====== Records shown

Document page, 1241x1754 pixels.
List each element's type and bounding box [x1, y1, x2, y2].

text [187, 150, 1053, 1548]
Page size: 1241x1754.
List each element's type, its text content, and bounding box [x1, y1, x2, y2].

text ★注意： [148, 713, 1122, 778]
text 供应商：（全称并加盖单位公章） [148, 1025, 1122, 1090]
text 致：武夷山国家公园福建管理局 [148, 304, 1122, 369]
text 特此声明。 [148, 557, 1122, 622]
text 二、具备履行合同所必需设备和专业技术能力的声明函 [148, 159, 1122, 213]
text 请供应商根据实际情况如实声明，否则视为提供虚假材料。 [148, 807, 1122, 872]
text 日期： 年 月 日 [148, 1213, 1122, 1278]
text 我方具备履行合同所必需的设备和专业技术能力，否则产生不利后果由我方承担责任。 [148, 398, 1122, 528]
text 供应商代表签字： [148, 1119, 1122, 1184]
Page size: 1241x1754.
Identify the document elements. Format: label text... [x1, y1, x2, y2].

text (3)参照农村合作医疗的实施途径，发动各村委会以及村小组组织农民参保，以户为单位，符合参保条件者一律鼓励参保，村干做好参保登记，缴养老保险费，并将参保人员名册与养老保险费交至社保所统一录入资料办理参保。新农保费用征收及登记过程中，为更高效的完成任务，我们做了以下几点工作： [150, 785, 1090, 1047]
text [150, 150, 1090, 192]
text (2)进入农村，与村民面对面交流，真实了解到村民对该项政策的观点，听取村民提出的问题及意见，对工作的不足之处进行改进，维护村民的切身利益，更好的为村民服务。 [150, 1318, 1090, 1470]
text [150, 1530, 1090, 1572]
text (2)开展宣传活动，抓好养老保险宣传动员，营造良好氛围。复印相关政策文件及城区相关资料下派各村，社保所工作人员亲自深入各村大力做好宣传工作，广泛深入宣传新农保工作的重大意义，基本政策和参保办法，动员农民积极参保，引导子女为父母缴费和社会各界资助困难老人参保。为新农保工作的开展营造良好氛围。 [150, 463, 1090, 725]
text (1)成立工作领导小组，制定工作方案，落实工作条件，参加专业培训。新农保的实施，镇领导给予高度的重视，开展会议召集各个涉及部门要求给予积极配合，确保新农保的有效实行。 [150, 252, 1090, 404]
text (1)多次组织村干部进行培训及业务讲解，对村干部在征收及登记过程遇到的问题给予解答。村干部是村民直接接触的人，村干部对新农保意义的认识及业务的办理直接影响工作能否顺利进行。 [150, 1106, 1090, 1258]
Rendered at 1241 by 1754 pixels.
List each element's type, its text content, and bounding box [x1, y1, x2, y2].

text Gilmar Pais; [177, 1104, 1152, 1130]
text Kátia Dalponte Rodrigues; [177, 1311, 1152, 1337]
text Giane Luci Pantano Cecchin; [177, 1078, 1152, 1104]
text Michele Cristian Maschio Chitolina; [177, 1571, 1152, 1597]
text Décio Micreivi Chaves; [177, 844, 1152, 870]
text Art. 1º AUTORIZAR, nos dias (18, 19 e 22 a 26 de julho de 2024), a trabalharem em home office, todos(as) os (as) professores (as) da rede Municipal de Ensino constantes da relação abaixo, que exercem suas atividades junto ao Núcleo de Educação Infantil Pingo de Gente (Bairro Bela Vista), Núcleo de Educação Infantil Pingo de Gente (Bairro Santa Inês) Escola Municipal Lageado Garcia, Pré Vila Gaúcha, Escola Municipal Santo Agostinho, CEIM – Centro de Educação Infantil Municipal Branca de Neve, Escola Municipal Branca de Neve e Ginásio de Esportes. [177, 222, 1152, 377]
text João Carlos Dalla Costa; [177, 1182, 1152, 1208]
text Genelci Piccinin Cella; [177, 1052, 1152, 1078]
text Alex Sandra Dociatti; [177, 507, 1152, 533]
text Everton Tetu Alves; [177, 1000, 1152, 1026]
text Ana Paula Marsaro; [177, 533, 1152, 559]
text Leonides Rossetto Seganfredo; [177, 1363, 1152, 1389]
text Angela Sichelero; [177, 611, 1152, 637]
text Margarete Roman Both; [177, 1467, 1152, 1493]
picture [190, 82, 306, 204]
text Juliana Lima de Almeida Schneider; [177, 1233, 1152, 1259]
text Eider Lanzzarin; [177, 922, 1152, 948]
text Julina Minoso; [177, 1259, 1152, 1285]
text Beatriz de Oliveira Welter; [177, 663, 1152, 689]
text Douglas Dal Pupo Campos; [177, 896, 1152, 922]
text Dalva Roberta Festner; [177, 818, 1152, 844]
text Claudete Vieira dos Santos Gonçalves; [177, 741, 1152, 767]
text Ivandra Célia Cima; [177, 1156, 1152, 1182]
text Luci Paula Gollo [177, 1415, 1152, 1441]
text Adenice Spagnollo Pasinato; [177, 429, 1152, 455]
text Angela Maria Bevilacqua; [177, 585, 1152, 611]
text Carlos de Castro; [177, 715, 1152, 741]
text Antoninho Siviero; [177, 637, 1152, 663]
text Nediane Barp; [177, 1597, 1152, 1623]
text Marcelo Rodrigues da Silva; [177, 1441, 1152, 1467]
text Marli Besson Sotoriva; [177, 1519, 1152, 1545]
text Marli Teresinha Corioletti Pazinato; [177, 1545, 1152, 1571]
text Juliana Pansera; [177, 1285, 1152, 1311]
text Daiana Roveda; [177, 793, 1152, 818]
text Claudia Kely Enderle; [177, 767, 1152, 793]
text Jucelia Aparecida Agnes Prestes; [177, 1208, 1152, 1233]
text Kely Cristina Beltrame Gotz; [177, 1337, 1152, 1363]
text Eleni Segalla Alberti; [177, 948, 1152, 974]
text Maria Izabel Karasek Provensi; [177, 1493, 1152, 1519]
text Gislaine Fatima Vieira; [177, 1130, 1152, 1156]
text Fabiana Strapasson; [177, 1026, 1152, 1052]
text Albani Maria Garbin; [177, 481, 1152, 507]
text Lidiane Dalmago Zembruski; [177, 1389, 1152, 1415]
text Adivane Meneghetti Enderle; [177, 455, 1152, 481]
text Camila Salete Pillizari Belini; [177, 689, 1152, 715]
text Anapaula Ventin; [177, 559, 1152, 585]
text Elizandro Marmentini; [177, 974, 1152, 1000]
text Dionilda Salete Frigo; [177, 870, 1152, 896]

============

What to do ▸ Each line of the material above must be retyped exactly as written.

Answer area ▸
Document page, 1241x1754 pixels.
List each element's type and bounding box [x1, y1, x2, y2].

text [187, 150, 1053, 1548]
Page size: 1241x1754.
List each element's type, its text content, and bounding box [x1, y1, x2, y2].

text ★注意： [148, 713, 1122, 778]
text 供应商：（全称并加盖单位公章） [148, 1025, 1122, 1090]
text 致：武夷山国家公园福建管理局 [148, 304, 1122, 369]
text 特此声明。 [148, 557, 1122, 622]
text 二、具备履行合同所必需设备和专业技术能力的声明函 [148, 159, 1122, 213]
text 请供应商根据实际情况如实声明，否则视为提供虚假材料。 [148, 807, 1122, 872]
text 日期： 年 月 日 [148, 1213, 1122, 1278]
text 我方具备履行合同所必需的设备和专业技术能力，否则产生不利后果由我方承担责任。 [148, 398, 1122, 528]
text 供应商代表签字： [148, 1119, 1122, 1184]
Page size: 1241x1754.
Identify the document elements. Format: label text... [x1, y1, x2, y2].

text (3)参照农村合作医疗的实施途径，发动各村委会以及村小组组织农民参保，以户为单位，符合参保条件者一律鼓励参保，村干做好参保登记，缴养老保险费，并将参保人员名册与养老保险费交至社保所统一录入资料办理参保。新农保费用征收及登记过程中，为更高效的完成任务，我们做了以下几点工作： [150, 785, 1090, 1047]
text [150, 150, 1090, 192]
text (2)进入农村，与村民面对面交流，真实了解到村民对该项政策的观点，听取村民提出的问题及意见，对工作的不足之处进行改进，维护村民的切身利益，更好的为村民服务。 [150, 1318, 1090, 1470]
text [150, 1530, 1090, 1572]
text (2)开展宣传活动，抓好养老保险宣传动员，营造良好氛围。复印相关政策文件及城区相关资料下派各村，社保所工作人员亲自深入各村大力做好宣传工作，广泛深入宣传新农保工作的重大意义，基本政策和参保办法，动员农民积极参保，引导子女为父母缴费和社会各界资助困难老人参保。为新农保工作的开展营造良好氛围。 [150, 463, 1090, 725]
text (1)成立工作领导小组，制定工作方案，落实工作条件，参加专业培训。新农保的实施，镇领导给予高度的重视，开展会议召集各个涉及部门要求给予积极配合，确保新农保的有效实行。 [150, 252, 1090, 404]
text (1)多次组织村干部进行培训及业务讲解，对村干部在征收及登记过程遇到的问题给予解答。村干部是村民直接接触的人，村干部对新农保意义的认识及业务的办理直接影响工作能否顺利进行。 [150, 1106, 1090, 1258]
Rendered at 1241 by 1754 pixels.
List each element's type, its text content, and bounding box [x1, y1, x2, y2].

text Gilmar Pais; [177, 1104, 1152, 1130]
text Kátia Dalponte Rodrigues; [177, 1311, 1152, 1337]
text Giane Luci Pantano Cecchin; [177, 1078, 1152, 1104]
text Michele Cristian Maschio Chitolina; [177, 1571, 1152, 1597]
text Décio Micreivi Chaves; [177, 844, 1152, 870]
text Art. 1º AUTORIZAR, nos dias (18, 19 e 22 a 26 de julho de 2024), a trabalharem em home office, todos(as) os (as) professores (as) da rede Municipal de Ensino constantes da relação abaixo, que exercem suas atividades junto ao Núcleo de Educação Infantil Pingo de Gente (Bairro Bela Vista), Núcleo de Educação Infantil Pingo de Gente (Bairro Santa Inês) Escola Municipal Lageado Garcia, Pré Vila Gaúcha, Escola Municipal Santo Agostinho, CEIM – Centro de Educação Infantil Municipal Branca de Neve, Escola Municipal Branca de Neve e Ginásio de Esportes. [177, 222, 1152, 377]
text João Carlos Dalla Costa; [177, 1182, 1152, 1208]
text Genelci Piccinin Cella; [177, 1052, 1152, 1078]
text Alex Sandra Dociatti; [177, 507, 1152, 533]
text Everton Tetu Alves; [177, 1000, 1152, 1026]
text Ana Paula Marsaro; [177, 533, 1152, 559]
text Leonides Rossetto Seganfredo; [177, 1363, 1152, 1389]
text Angela Sichelero; [177, 611, 1152, 637]
text Margarete Roman Both; [177, 1467, 1152, 1493]
picture [190, 82, 306, 204]
text Juliana Lima de Almeida Schneider; [177, 1233, 1152, 1259]
text Eider Lanzzarin; [177, 922, 1152, 948]
text Julina Minoso; [177, 1259, 1152, 1285]
text Beatriz de Oliveira Welter; [177, 663, 1152, 689]
text Douglas Dal Pupo Campos; [177, 896, 1152, 922]
text Dalva Roberta Festner; [177, 818, 1152, 844]
text Claudete Vieira dos Santos Gonçalves; [177, 741, 1152, 767]
text Ivandra Célia Cima; [177, 1156, 1152, 1182]
text Luci Paula Gollo [177, 1415, 1152, 1441]
text Adenice Spagnollo Pasinato; [177, 429, 1152, 455]
text Angela Maria Bevilacqua; [177, 585, 1152, 611]
text Carlos de Castro; [177, 715, 1152, 741]
text Antoninho Siviero; [177, 637, 1152, 663]
text Nediane Barp; [177, 1597, 1152, 1623]
text Marcelo Rodrigues da Silva; [177, 1441, 1152, 1467]
text Marli Besson Sotoriva; [177, 1519, 1152, 1545]
text Marli Teresinha Corioletti Pazinato; [177, 1545, 1152, 1571]
text Juliana Pansera; [177, 1285, 1152, 1311]
text Daiana Roveda; [177, 793, 1152, 818]
text Claudia Kely Enderle; [177, 767, 1152, 793]
text Jucelia Aparecida Agnes Prestes; [177, 1208, 1152, 1233]
text Kely Cristina Beltrame Gotz; [177, 1337, 1152, 1363]
text Eleni Segalla Alberti; [177, 948, 1152, 974]
text Maria Izabel Karasek Provensi; [177, 1493, 1152, 1519]
text Gislaine Fatima Vieira; [177, 1130, 1152, 1156]
text Fabiana Strapasson; [177, 1026, 1152, 1052]
text Albani Maria Garbin; [177, 481, 1152, 507]
text Lidiane Dalmago Zembruski; [177, 1389, 1152, 1415]
text Adivane Meneghetti Enderle; [177, 455, 1152, 481]
text Camila Salete Pillizari Belini; [177, 689, 1152, 715]
text Anapaula Ventin; [177, 559, 1152, 585]
text Elizandro Marmentini; [177, 974, 1152, 1000]
text Dionilda Salete Frigo; [177, 870, 1152, 896]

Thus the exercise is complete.